FEM-Modelle der Platine in die Ziehversuche integriert
In empirischen Untersuchungen wurde die Größe der FEM-Elemente variiert mit dem Ziel, weitgehende Reproduzierbarkeit gegenüber experimentellen Ergebnissen zu erreichen. Die FEM-Modelle der Platine wurden mit Ausgangselementkantenlängen von s = 20 mm, s = 10 mm und s = 5 mm vernetzt und unter Berücksichtigung unterschiedlicher Ziehgeschwindigkeiten in die Simulation integriert. In Bild 4 sind die Ergebnisse der Untersuchungen einander gegenübergestellt.
In der Auswertung der Ergebnisse ist eine komplexe Abhängigkeit des maximal erreichbaren Umformgrades von der Vernetzungsstrategie und der Schließgeschwindigkeit des Werkzeugs zu beobachten.

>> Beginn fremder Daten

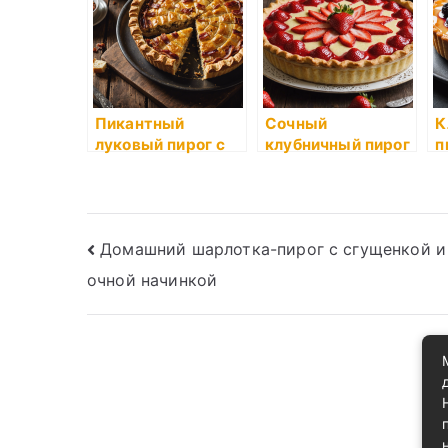
Пикантный
Сочный
К
луковый пирог с
клубничный пирог
п
грудинкой и
с воздушным
в
сыром
заварным кремом
г
Навигация
Домашний шарлотка-пирог с сгущенкой и
очной начинкой
по
записям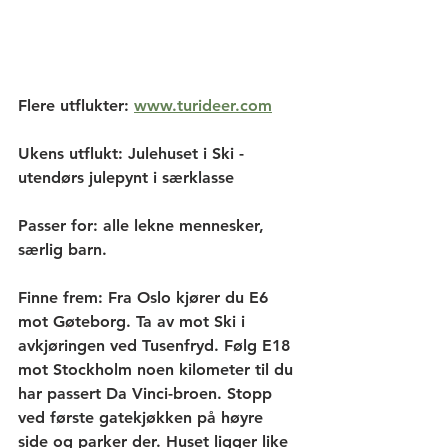
Flere utflukter: 
www.turideer.com
Ukens utflukt
: Julehuset i Ski - 
utendørs julepynt i særklasse
Passer for:
 alle lekne mennesker, 
særlig barn.
Finne frem: 
Fra Oslo kjører du E6 
mot Gøteborg. Ta av mot Ski i 
avkjøringen ved Tusenfryd. Følg E18 
mot Stockholm noen kilometer til du 
har passert Da Vinci-broen. Stopp 
ved første gatekjøkken på høyre 
side og parker der. Huset ligger like 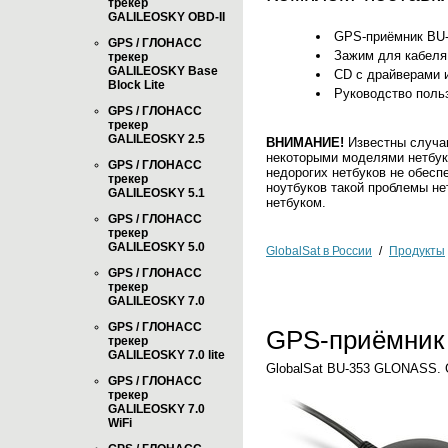
трекер
GALILEOSKY OBD-II
GPS-приёмник BU-
GPS / ГЛОНАСС
Зажим для кабеля 
трекер
GALILEOSKY Base
CD с драйверами 
Block Lite
Руководство польз
GPS / ГЛОНАСС
трекер
GALILEOSKY 2.5
ВНИМАНИЕ!
Известны случаи
некоторыми моделями нетбуко
GPS / ГЛОНАСС
недорогих нетбуков не обес
трекер
ноутбуков такой проблемы не
GALILEOSKY 5.1
нетбуком.
GPS / ГЛОНАСС
трекер
GALILEOSKY 5.0
GlobalSat в России
/
Продукты
GPS / ГЛОНАСС
трекер
GALILEOSKY 7.0
GPS / ГЛОНАСС
GPS-приёмник 
трекер
GALILEOSKY 7.0 lite
GlobalSat BU-353 GLONASS
GPS / ГЛОНАСС
трекер
GALILEOSKY 7.0
WiFi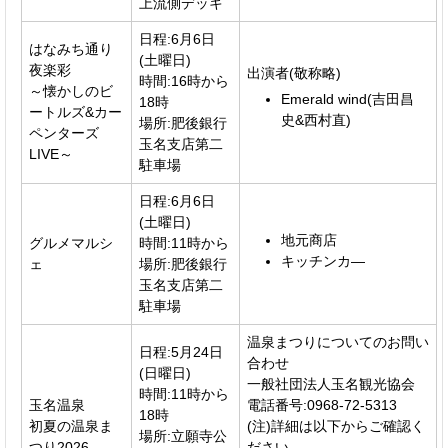
上流側デッキ
日程:6月6日
はなみち通り
(土曜日)
夜楽彩
出演者(敬称略)
時間:16時から
～懐かしのビ
Emerald wind(吉田昌
18時
ートルズ&カー
史&西村直)
場所:肥後銀行
ペンターズ
玉名支店第二
LIVE～
駐車場
日程:6月6日
(土曜日)
地元商店
グルメマルシ
時間:11時から
キッチンカ―
ェ
場所:肥後銀行
玉名支店第二
駐車場
温泉まつりについてのお問い
日程:5月24日
合わせ
(日曜日)
一般社団法人玉名観光協会
時間:11時から
玉名温泉
電話番号:0968-72-5313
18時
初夏の温泉ま
(注)詳細は以下からご確認く
場所:立願寺公
つり2026
ださい。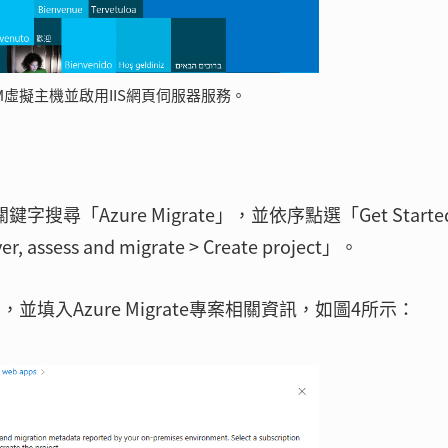
M虛擬主機並啟用IIS網頁伺服器服務。
字搜尋「Azure Migrate」，並依序點選「Get Started
ver, assess and migrate > Create project」。
閱帳戶，並填入Azure Migrate專案相關資訊，如圖4所示：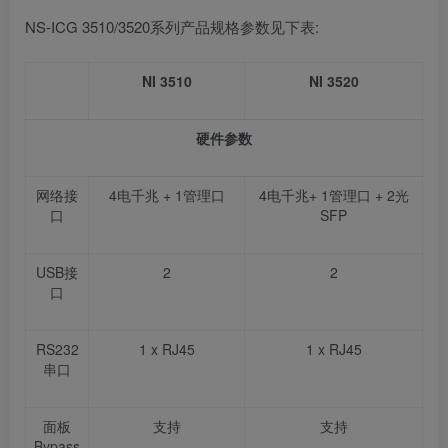
NS-ICG 3510/3520系列产品规格参数见下表:
NI 3510
NI 3520
硬件参数
网络接
4
电千兆
+ 1
管理口
4
电千兆
+ 1
管理口
+ 2
光
口
SFP
USB
接
2
2
口
RS232
1 x RJ45
1 x RJ45
串口
面板
支持
支持
Bypass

Insgesamt ist für das hier betrachtete Werkzeuglayout und die ausgewählte Formelementegeometrie eine gute Übereinstimmung der Ergebnisse bei Variation der Ausgangselementengröße zwischen 5 und 20 mm bei einer konstanten Werkzeugschließgeschwindigkeit von 3 m/s gegeben.
Die Anordnung der Formelemente zueinander und relativ zum Werkzeugstempel hat einen entscheidenden Einfluss auf die finale Formänderungsverteilung und den Beschnitt des fertigen Bauteils. Hierbei beeinflusst insbesondere die Formänderungsverteilung die späteren mechanischen Eigenschaften und die Abformgenauigkeit des Bauteils. Im Rahmen von Grundlagenuntersuchungen wurden unterschiedlichste Werkzeuglayouts und die jeweiligen Auswirkungen auf die Formänderungsverteilung anhand von Umformsimulationen untersucht.

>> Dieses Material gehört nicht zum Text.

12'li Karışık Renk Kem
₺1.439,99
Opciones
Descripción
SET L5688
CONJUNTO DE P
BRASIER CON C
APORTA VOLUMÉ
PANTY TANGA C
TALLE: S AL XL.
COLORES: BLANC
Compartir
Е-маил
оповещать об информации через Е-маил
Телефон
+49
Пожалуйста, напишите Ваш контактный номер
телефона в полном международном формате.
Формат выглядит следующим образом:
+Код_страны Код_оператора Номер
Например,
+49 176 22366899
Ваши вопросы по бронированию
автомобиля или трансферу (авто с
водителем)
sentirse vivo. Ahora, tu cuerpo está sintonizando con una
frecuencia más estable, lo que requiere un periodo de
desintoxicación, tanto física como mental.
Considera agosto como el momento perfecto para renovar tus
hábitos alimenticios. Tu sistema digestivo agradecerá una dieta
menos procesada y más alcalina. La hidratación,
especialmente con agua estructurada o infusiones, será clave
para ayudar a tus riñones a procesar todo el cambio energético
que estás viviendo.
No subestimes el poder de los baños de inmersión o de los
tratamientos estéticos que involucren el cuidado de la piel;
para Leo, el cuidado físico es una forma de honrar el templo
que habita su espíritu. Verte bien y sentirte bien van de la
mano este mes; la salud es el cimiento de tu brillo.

Auswirkung unterschiedlicher Werkzeuglayouts
Grundsätzlich werden in diesem Zusammenhang Werkzeuglayouts für das uniaxiale und biaxiale Recken unterschieden. Das uniaxiale Recken wird durch zwei gegenübergestellte Formelemente erzielt. Die biaxiale Zugbeanspruchung kann prinzipiell durch paarweise gegenübergestellte sowie in kreisförmiger oder dreieckiger Konstellation verlaufende Formelemente erzielt werden. Hierbei ergeben sich jeweils unterschiedliche Spannungszustände und damit unterschiedliche Verteilungsmuster der Formänderung im umgeformten Bauteil. Wie aus der Literatur bekannt, sind bei biaxialer Zugbeanspruchung höhere Fließspannungen zu beobachten und somit höhere Umformkräfte zum Recken erforderlich.